Washington's sense of civic duty may have kept him from his cherished Mount Vernon, but biographers report that he never gave up hope that he would someday return to the leisurely, tender environment of his home. At the end of the Revolutionary War, Washington wrote to a state governor, "I feel myself eased of a load of public care. I will spend the remainder of my days in cultivating the affections of good Men, and in the practice of domestic Virtues" (Schwartz 123)
Realizing Washington's attachment to domestic life, the American public often associated him with the warmth of hearth and home, and in doing so, attached a worthiness to domesticity that gained momentum throughout the 1800s. Karal Ann Marling, in her book, George Washington Slept Here, explores the way Washington's domesticity influenced the way Americans embellished their own living spaces. Washington's image, she argues, played a significant part in the Colonial Revival of the 19th century. The image of Washington as an upstanding, practical man tending to the cares of his estate became a prototype for gentlemen and women throughout the country.
The restoration of Mount Vernon stood as the centerpiece of this movement. Virtually crumbling by the middle of the 19th century, Mount Vernon was described by an artist in 1858 as an estate in deterioration, surrounded by "squalor and general neglect" (Marling, 65). Visitors were still able to view the tomb, but the house and grounds were off-limits. After the Civil War, with the celebrations of 1876 just around the bend, citizens began to worry aloud whether the decaying state of their hero's homestead would reflect poorly on their country. People began to form groups focusing on restoring what was already considered a national monument.
A group of women from "the best" Virginia families formed the core of this movement, calling themselves the Mount Vernon Ladies Association. By the late 1800s, the association had succeeded in saving the estate from decay and helped to refocus Washington's association with the domestic world.
The restoration of Mount Vernon included more than new paint and bricks. The interior space, in fact, received the most attention. Over time, the Mount Vernon Ladies Association collected hundreds of colonial antiques and Washington memorabilia to furnish the renovated interior. Spinning wheels, bedsteads, kitchenware and pottery added warmth to the space.

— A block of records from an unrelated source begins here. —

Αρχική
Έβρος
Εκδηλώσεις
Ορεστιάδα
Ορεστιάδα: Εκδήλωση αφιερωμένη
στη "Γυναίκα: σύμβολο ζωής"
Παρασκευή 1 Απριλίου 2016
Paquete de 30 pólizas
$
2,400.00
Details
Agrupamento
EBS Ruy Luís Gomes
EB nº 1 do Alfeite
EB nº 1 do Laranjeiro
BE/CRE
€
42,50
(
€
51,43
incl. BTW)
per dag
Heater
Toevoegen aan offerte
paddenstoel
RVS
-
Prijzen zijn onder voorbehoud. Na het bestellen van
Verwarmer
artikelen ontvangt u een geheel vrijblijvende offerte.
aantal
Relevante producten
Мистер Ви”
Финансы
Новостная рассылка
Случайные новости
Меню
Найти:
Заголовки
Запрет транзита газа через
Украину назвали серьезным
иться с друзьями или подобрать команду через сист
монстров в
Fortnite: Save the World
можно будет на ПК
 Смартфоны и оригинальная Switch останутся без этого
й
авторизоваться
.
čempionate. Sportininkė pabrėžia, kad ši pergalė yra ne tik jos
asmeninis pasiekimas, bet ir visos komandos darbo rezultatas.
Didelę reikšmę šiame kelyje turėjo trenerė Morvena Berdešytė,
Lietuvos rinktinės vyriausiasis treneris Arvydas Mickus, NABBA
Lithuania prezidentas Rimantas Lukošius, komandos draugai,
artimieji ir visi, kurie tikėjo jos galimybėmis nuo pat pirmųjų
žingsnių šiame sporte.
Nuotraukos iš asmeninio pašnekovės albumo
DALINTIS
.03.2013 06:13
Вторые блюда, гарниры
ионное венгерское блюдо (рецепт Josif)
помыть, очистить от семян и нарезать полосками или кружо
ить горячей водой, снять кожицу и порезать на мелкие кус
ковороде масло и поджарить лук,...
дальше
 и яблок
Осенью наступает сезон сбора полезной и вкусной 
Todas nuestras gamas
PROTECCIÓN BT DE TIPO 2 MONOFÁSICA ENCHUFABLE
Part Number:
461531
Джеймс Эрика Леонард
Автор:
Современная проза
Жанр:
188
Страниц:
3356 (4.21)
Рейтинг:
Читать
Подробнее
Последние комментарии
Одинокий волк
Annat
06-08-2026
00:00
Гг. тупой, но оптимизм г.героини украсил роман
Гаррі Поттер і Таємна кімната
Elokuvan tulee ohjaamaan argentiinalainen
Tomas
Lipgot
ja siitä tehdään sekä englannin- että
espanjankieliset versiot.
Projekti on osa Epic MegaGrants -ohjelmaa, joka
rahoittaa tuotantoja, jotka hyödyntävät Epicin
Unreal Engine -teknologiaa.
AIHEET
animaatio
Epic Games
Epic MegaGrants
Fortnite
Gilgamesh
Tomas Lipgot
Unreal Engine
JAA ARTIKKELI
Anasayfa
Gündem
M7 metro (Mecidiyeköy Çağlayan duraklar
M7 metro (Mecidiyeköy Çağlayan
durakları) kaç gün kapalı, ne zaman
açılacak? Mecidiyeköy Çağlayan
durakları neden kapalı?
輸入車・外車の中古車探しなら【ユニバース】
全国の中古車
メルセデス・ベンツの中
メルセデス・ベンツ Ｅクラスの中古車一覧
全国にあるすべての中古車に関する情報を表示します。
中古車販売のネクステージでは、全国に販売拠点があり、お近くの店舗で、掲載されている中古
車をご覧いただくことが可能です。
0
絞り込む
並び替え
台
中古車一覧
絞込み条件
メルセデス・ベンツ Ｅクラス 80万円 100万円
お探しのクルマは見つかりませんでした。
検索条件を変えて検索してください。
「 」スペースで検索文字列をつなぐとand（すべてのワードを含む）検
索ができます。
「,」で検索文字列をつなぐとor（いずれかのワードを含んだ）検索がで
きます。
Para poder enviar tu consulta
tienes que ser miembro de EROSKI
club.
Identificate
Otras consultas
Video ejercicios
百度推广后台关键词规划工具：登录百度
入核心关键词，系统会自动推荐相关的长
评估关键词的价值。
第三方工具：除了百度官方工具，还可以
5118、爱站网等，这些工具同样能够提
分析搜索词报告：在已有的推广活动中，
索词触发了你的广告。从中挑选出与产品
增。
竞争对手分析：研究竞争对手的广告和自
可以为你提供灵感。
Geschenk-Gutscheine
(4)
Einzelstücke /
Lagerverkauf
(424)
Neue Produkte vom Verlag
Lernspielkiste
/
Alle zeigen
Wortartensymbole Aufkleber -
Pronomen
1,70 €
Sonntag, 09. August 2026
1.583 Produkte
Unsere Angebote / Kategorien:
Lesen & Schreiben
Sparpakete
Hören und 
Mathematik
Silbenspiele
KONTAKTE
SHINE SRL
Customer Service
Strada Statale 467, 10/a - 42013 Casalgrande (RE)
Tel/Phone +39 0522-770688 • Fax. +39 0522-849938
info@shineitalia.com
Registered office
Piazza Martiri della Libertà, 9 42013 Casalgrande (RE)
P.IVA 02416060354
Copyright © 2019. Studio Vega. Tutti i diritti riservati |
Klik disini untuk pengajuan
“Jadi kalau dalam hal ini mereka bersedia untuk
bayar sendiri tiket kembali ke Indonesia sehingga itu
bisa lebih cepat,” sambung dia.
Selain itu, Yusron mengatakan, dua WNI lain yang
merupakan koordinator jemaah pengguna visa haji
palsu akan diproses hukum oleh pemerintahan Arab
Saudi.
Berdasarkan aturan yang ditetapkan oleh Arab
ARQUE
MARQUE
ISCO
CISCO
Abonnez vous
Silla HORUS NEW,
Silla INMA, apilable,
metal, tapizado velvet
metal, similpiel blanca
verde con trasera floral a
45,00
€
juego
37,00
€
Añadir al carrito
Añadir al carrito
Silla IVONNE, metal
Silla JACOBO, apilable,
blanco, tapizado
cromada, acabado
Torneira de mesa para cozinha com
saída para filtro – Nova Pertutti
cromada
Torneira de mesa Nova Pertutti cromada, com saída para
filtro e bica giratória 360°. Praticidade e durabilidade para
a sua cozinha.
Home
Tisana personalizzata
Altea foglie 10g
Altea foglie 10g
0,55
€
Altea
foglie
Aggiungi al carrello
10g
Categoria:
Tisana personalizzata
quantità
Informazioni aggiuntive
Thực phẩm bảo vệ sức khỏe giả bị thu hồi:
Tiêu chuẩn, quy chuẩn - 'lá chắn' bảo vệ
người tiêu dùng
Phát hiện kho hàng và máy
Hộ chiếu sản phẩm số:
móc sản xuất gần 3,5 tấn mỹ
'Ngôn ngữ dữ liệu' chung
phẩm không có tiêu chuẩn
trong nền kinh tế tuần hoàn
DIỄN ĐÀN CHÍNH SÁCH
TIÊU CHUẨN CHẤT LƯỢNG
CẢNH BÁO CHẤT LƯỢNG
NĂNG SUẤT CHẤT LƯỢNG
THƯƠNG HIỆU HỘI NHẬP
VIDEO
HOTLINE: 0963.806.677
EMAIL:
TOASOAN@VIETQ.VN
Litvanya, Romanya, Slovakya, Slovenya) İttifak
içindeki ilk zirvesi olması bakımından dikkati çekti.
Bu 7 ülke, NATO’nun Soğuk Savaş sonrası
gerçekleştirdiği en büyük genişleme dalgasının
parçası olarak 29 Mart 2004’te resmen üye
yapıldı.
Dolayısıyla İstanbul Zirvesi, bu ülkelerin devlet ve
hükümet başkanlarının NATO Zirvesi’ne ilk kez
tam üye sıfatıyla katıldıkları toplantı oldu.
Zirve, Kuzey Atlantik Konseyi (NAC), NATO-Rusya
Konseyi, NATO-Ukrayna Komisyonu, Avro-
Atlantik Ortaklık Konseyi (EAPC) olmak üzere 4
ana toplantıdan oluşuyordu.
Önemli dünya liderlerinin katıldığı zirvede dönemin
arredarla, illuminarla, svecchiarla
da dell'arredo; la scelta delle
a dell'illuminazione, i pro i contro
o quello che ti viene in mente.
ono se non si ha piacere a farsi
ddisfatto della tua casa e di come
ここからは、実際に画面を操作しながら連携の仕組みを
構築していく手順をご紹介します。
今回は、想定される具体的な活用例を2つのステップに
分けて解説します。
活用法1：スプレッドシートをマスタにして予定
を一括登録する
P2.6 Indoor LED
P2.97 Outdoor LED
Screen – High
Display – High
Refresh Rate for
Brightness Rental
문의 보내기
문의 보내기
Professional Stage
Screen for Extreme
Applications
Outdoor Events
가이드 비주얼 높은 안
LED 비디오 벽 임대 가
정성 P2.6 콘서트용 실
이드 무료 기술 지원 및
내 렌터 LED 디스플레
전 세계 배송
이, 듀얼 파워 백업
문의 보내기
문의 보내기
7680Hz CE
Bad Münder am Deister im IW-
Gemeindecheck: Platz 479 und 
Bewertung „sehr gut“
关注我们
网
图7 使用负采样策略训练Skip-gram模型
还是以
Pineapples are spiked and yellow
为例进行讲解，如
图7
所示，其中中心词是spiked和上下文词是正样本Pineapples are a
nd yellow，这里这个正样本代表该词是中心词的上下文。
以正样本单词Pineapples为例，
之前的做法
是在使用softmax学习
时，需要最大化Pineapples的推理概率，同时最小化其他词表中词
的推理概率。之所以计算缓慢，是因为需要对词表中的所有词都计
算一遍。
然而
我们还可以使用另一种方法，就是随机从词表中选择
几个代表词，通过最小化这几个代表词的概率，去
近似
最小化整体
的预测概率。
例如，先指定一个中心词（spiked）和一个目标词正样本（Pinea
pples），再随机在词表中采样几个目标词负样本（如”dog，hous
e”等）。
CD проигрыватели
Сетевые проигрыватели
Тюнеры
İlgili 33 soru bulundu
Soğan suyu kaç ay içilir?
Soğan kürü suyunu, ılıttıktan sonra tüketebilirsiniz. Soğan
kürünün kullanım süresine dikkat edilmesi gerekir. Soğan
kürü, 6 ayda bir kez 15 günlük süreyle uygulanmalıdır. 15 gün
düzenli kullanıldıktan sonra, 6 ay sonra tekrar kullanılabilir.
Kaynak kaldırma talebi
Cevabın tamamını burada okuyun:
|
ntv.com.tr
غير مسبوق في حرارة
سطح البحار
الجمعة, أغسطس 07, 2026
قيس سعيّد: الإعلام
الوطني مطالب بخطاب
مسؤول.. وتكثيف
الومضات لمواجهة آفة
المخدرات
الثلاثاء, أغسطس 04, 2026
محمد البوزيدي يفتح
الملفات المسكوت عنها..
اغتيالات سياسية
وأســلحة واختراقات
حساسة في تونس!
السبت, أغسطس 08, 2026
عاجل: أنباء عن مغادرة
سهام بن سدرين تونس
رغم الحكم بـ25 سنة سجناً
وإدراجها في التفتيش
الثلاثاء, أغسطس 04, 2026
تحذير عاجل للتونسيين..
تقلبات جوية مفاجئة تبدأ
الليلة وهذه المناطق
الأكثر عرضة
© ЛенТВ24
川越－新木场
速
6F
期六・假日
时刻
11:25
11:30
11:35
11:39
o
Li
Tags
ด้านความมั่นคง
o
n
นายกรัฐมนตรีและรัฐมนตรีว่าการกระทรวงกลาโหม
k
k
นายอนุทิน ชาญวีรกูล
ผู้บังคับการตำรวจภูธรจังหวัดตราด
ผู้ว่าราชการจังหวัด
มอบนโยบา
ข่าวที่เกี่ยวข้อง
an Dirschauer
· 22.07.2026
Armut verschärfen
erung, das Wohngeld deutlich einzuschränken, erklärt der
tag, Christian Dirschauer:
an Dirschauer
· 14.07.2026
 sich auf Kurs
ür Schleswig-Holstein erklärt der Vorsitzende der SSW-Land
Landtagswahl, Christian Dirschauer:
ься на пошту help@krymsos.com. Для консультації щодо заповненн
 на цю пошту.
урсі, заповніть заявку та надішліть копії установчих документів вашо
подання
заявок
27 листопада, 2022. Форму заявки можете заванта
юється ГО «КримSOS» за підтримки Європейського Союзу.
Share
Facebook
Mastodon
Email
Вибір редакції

By 1880, Henry Adams' novel, Democracy lauded Mount Vernon as a popular resort. Although the house still needed several finishing touches, it was becoming a shrine of worshipped relics. Thousands of Americans made pilgrimmages to the site, hoping for a taste of the virtuous lifestyle of their beloved hero. In fact, many believed visits to Washington sites like Mount Vernon would improve their moral character. As Marling quotes within her book, one visitor found an "exquisite and friendly serenity which bathes the sense ..., that seems to be charged all through with some meaning or message of benficence and reassurance, but nothing that could be put into words" (Marling 84).